The cost of cool: Yahoo swaps cash for cachet in Tumblr deal

Tumblr CEO David Karp is worth US$250 million after the sale of his popular blogging platform to Yahoo. AAP

This is the ultimate stuff of hipster dreams. Despite the protestations of user defections, Tumblr bloggers couldn’t help but be beguiled by the attentions of 37-year-old Yahoo CEO Marissa Mayer, whose company acquired the popular blogging platform for US$1.1 billion. This is the parent they wished they had: educated, rich and chic-geek dressed.

Hipster Tumblr CEO David Karp, 26 years old and perhaps not so well educated (he didn’t finish high school), obviously thought so. But then, all of the other grown-ups, including Facebook’s Mark Zuckerberg and Google’s Sergey Brin, had turned down Karp’s approaches to buy this premier site of teenage hangouts.

Tumblr brings traffic, mobile and a cooler image

Mayer paid handsomely for the site, with US$250 million of the US$1.1 billion purchase price going to Karp. Mayer has also claimed that she will keep the site as it is, including the NSFW (not suitable for work) content (more on this later) and will “not screw it up”.

And why would she? Tumblr’s numbers speak for themselves: 86 million blogs with 184 million unique visitors, and 12.1 billion pageviews last month. (However, it is worth taking some of these numbers with a pinch of salt – they vary greatly depending on the source.)

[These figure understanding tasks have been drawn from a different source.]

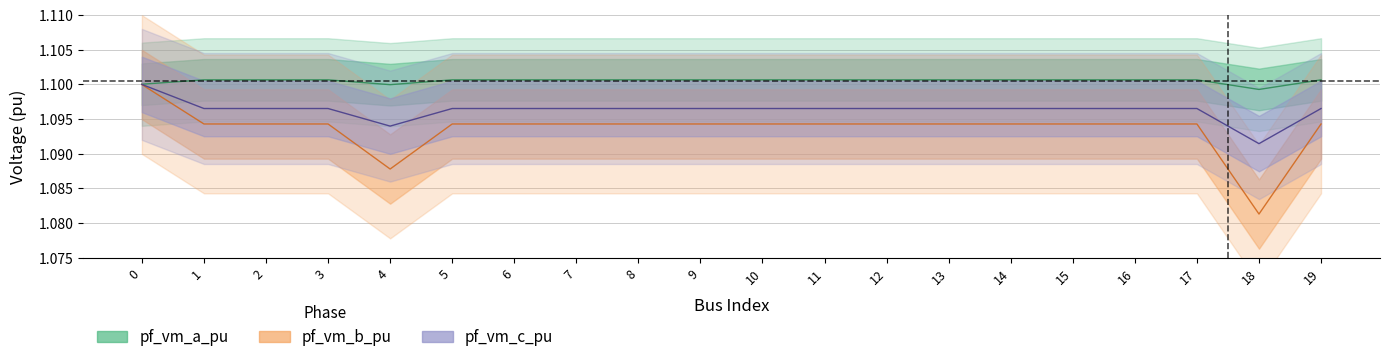

True or false: pf_vm_a_pu and pf_vm_c_pu intersect in this chart.

False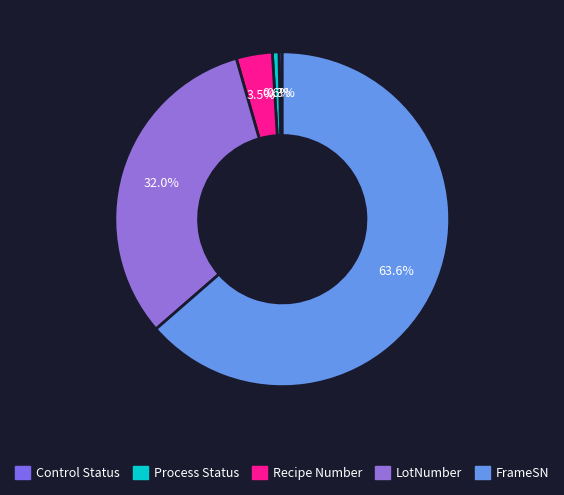

To the nearest percent, what percentage of the pie is LotNumber?

32%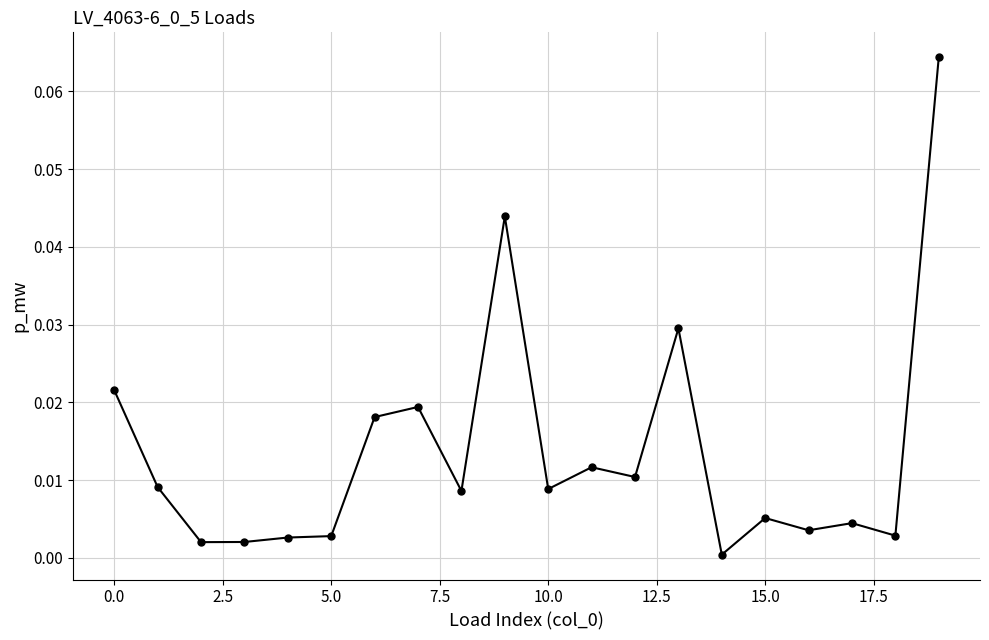

True or false: the data has more than 0 interior local peaks.

True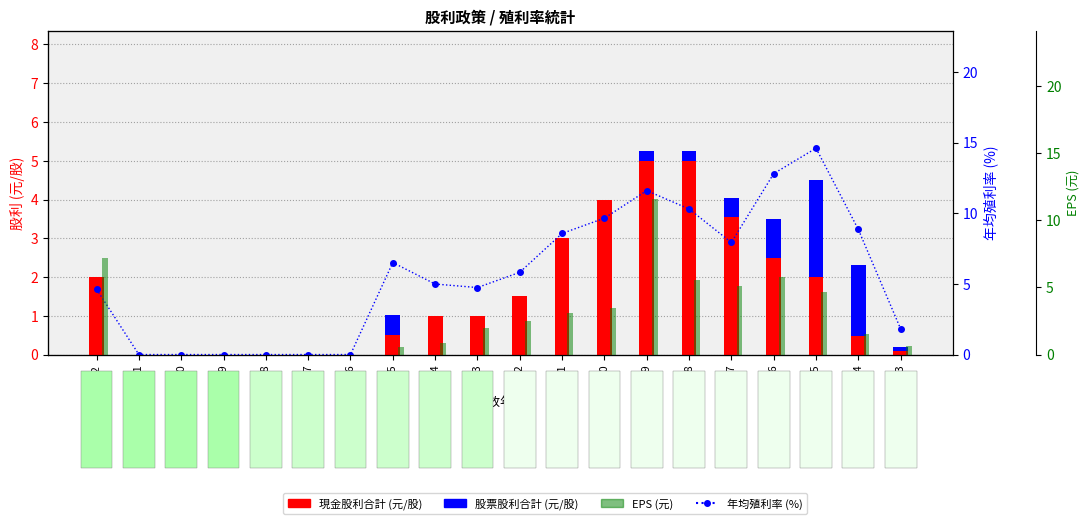

Rank the series at 2017 from highest to lowest value.

現金股利合計, 股票股利合計, 年均殖利率(%), EPS(元)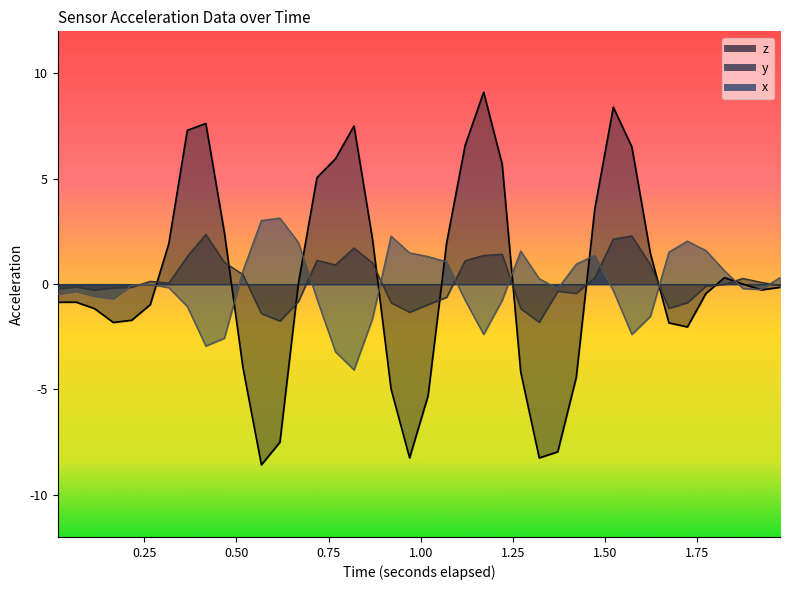

Which series has the largest total across all categories?

z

Tumblr is also set to make money this year. Not an astronomical amount, by any means: the site has had a limited amount of advertising on the site and does not generate significant revenue. But being part of Yahoo may provide more avenues for advertising and monetisation.

For Yahoo, survival comes first; money is a secondary concern. Survival depends on staying relevant and, for most companies that have made their business on the web, this means increasing your audience and succeeding on mobile. Growing one’s audience, especially the sort of audience that Tumblr brings, would have been next to impossible through Yahoo’s existing platforms.

The rapid move to mobile, especially in competing against Google and Facebook, has also presented a challenge. Some progress has been made. The mobile version of photo site Flickr has got the attention it needs and is starting to make headway, especially from threats posed by Instagram and its owner, Facebook. Tumblr’s extremely popular mobile applications again bring Yahoo a more immediate presence on that platform.

Making money

From the perspective of income, Tumblr’s first quarter revenue of US$13 million will, in all likelihood, leave them short of their target of US$100 million for this year. This may not matter so much in the short term, as Yahoo doesn’t really have to make much money from Tumblr to justify its purchase. It really only has to make more money than it would have done leaving the money in investments, which won’t be hard. The only thing lost is the potential opportunity of using the money to buy something more worthwhile.

What really matters are the users. They represent a potential goldmine of opportunities for Yahoo and Yahoo’s advertisers – at least in the short term.

What about the content?

Although not on the level of 4chan, there is a great deal of pornography and other adult content on Tumblr, with some estimates putting it at around at least 11% of all of the blogs containing pornographic images and content. Of other types of undesirable content, Tumblr has acted in the past to ban pro-anorexia and self-harm blogs.

Part of the challenge that Yahoo faces in the short term is that any moves to act against unreasonable behaviour on Tumblr will be construed as evidence that somehow it is acting to clean up the content. This may change the character of the site for those who use it. Indeed, Yahoo may start getting pressured by advertisers to do so – especially if that is how Yahoo intends to drive revenues through the site.

Will it work?

It seems that at the moment, Mayer is doing all of the right things. So far, the proof is that Yahoo stock has risen 70% since she became CEO. The jury is still out whether she can completely turn Yahoo’s image around, even with the purchase of companies like Tumblr, but she has definitely stopped the downward trajectory Yahoo was on before she joined.

I suspect that the purchase of Tumblr will be seen as a smart move on Mayer’s part, eventually even by Tumblr’s bloggers. For the moment at least, some may need more convincing.